Britain’s streets are a mess. Crisp packets dance in the wind, coffee cups colonise gutters, and the detritus of fast-food culture festers in every corner. We have tried fines, public information films and the occasional celebrity-fronted clean-up campaign. Nothing seems to stick. So perhaps we should look to Tokyo, where a new crackdown on littering has taken a distinctly psychological turn.
Last week, the Tokyo Metropolitan Government announced a zero-tolerance policy on littering in the city’s 23 wards. Offenders now face on-the-spot fines of up to ¥20,000, roughly £110. But the real innovation is the public shaming element: those caught will have their names and photos published on a dedicated website. It is a technique that plays on a deeply ingrained cultural trait, the concept of 'meiwaku' or causing inconvenience to others. In Japan, public littering is not just an environmental crime, it is a social one.
By contrast, Britain’s approach has been characterised by a grudging acceptance that some litter is inevitable. We have tolerated overflowing bins, lazy takeaways and the morning-after mess of a night out. The recent rise in fly-tipping, up 16% in 2023 according to DEFRA, suggests a broader breakdown in civic pride. We seem to have lost the collective horror of mess that still exists in parts of East Asia.
Yet the parallels are not perfect. Tokyo’s streets have long been remarkably clean, partly because littering was already a rare transgression. The new rules are as much about reinforcing existing norms as punishing outliers. Here, we are starting from a lower base. A 2022 Keep Britain Tidy survey found that 62% of people admitted to dropping litter at least once in the past year. For many, it has become a casual habit, not a shameful act.
What can we learn? It would be easy to dismiss Tokyo’s approach as culturally specific, but the psychology is universal. Humans are social animals who respond to perceived norms. When we see litter everywhere, we feel justified in adding our own. The art of ‘social proof’ works both ways. A truly zero-tolerance policy, combined with visible enforcement and a dose of public naming and shaming, could shift that equilibrium.
But a word of caution: Britain has a complicated history with public humiliation. The stocks were abolished for a reason. We are a nation that values the right to make mistakes in private. Yet something has to change. The cost of litter clean-up to local authorities in England alone is over £1 billion a year. That is money that could be spent on schools, libraries or social care.
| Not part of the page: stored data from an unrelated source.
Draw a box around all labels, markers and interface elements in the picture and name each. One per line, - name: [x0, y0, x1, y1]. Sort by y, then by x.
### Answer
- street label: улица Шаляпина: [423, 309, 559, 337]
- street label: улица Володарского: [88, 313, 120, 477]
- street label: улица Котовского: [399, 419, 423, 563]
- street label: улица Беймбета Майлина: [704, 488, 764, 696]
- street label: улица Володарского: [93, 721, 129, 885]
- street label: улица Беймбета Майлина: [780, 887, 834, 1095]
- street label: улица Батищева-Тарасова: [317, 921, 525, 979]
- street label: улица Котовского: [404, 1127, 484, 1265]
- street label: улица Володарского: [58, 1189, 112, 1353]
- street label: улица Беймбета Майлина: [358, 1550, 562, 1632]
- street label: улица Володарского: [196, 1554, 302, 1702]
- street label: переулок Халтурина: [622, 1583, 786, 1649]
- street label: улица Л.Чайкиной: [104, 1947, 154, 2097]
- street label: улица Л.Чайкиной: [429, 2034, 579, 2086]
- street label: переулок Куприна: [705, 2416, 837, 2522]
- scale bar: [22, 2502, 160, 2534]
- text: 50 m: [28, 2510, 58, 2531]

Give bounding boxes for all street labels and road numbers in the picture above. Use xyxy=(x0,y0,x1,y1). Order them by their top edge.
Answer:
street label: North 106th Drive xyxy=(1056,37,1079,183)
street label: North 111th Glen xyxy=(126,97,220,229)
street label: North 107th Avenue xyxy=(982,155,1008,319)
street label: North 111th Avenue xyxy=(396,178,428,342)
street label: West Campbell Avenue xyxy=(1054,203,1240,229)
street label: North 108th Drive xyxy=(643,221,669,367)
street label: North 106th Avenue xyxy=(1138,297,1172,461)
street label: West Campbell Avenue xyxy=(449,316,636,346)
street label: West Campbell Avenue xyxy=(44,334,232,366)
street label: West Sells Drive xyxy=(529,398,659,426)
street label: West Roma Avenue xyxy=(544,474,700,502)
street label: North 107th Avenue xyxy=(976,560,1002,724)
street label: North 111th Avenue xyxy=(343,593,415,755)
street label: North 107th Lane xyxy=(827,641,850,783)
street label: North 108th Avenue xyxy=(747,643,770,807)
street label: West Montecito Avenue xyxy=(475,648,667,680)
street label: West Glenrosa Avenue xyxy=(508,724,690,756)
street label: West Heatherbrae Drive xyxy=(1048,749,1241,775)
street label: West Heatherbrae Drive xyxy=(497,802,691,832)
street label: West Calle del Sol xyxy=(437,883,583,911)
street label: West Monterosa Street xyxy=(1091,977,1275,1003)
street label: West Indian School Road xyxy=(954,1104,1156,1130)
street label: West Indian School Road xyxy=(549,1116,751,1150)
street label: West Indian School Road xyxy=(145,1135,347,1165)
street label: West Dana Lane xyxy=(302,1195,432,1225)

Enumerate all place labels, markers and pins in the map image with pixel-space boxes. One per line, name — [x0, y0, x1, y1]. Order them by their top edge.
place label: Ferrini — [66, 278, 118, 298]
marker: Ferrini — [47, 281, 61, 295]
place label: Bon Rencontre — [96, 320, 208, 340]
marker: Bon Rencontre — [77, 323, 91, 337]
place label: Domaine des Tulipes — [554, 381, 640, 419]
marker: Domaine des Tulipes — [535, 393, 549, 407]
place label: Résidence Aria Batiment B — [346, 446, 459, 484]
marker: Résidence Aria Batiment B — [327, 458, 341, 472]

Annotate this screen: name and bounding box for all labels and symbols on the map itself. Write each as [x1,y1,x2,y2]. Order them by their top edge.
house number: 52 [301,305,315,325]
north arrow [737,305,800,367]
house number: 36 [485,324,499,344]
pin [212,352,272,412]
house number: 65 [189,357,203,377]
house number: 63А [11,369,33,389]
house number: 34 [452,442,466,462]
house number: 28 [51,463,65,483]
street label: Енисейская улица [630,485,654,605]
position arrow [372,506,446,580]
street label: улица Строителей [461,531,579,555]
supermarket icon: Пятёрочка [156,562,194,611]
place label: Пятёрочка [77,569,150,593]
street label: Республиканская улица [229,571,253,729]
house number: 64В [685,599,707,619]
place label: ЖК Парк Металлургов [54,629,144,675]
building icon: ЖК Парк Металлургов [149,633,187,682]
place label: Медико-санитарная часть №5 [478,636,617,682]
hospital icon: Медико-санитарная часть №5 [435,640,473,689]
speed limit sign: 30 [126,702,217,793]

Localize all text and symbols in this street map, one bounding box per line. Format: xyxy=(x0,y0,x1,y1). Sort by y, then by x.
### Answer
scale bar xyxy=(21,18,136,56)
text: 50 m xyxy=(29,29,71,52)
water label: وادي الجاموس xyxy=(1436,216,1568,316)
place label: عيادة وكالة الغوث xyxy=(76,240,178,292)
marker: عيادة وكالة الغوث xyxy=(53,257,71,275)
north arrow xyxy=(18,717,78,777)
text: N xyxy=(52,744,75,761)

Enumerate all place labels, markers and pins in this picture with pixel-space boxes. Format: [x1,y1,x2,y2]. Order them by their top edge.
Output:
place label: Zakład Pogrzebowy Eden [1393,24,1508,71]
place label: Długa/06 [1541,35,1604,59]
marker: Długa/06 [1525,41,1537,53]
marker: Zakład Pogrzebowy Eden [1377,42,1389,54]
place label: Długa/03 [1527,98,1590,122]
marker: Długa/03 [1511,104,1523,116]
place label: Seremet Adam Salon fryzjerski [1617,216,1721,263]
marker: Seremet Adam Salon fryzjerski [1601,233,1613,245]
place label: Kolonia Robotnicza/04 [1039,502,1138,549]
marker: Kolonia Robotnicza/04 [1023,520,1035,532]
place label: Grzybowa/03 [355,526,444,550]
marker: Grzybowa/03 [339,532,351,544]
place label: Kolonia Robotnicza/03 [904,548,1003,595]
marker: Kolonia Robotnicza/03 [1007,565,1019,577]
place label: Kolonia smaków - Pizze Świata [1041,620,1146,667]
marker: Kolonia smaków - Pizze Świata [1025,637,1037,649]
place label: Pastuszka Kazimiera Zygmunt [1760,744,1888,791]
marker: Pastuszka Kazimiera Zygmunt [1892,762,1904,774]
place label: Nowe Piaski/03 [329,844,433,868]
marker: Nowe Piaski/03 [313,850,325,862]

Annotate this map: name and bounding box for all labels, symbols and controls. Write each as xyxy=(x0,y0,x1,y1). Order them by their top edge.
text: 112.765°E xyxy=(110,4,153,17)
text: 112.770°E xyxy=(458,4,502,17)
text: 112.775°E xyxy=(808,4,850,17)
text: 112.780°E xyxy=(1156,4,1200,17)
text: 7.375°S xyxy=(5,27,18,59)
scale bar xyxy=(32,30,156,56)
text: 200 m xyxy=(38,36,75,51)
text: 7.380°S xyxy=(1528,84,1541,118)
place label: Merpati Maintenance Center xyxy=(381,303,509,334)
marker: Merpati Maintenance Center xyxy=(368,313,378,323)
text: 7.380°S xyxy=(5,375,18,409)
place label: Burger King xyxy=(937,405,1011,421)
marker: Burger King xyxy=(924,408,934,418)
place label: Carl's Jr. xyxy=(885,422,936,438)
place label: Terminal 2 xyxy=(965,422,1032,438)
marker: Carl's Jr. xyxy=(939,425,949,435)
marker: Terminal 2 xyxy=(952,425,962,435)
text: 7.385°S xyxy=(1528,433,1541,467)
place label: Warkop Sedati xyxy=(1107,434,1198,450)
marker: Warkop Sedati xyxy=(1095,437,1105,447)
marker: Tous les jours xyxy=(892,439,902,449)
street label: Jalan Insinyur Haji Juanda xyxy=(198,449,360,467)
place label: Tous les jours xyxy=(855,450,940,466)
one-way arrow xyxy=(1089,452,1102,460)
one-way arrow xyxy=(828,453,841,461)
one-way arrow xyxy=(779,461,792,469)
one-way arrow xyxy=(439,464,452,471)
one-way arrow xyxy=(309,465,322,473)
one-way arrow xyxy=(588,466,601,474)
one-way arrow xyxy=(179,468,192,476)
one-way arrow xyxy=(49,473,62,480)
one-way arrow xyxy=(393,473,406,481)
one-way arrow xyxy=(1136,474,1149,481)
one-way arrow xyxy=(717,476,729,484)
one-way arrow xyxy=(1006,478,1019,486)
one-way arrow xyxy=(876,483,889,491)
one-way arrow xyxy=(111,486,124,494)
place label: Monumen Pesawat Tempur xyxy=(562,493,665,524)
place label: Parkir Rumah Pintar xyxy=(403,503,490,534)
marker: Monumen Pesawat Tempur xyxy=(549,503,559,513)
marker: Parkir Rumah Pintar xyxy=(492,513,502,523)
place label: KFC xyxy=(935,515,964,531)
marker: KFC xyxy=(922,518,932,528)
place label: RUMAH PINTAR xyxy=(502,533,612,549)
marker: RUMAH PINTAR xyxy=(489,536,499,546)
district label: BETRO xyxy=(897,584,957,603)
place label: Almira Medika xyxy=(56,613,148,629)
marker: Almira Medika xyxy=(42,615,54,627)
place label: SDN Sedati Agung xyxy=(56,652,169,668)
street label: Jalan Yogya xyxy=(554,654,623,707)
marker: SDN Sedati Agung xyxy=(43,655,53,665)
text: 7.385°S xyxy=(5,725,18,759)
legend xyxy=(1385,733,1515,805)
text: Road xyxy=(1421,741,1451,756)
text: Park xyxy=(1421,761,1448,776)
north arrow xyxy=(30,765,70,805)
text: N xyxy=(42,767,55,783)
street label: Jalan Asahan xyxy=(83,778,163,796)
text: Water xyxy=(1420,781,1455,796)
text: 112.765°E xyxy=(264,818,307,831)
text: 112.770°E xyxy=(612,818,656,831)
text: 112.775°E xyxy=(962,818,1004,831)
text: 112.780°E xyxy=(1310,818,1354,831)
The real revolution would be one of attitude. Tokyo’s crackdown is not just about fines, it is about redefining what is acceptable. As we watch from across the world, we might ask ourselves: do we want to live in a country where litter is the norm, or where every pavement is a source of civic pride? The answer, surely, is that we cannot afford to be too polite to insist on clean streets. Sometimes, a little shame is a small price to pay for dignity.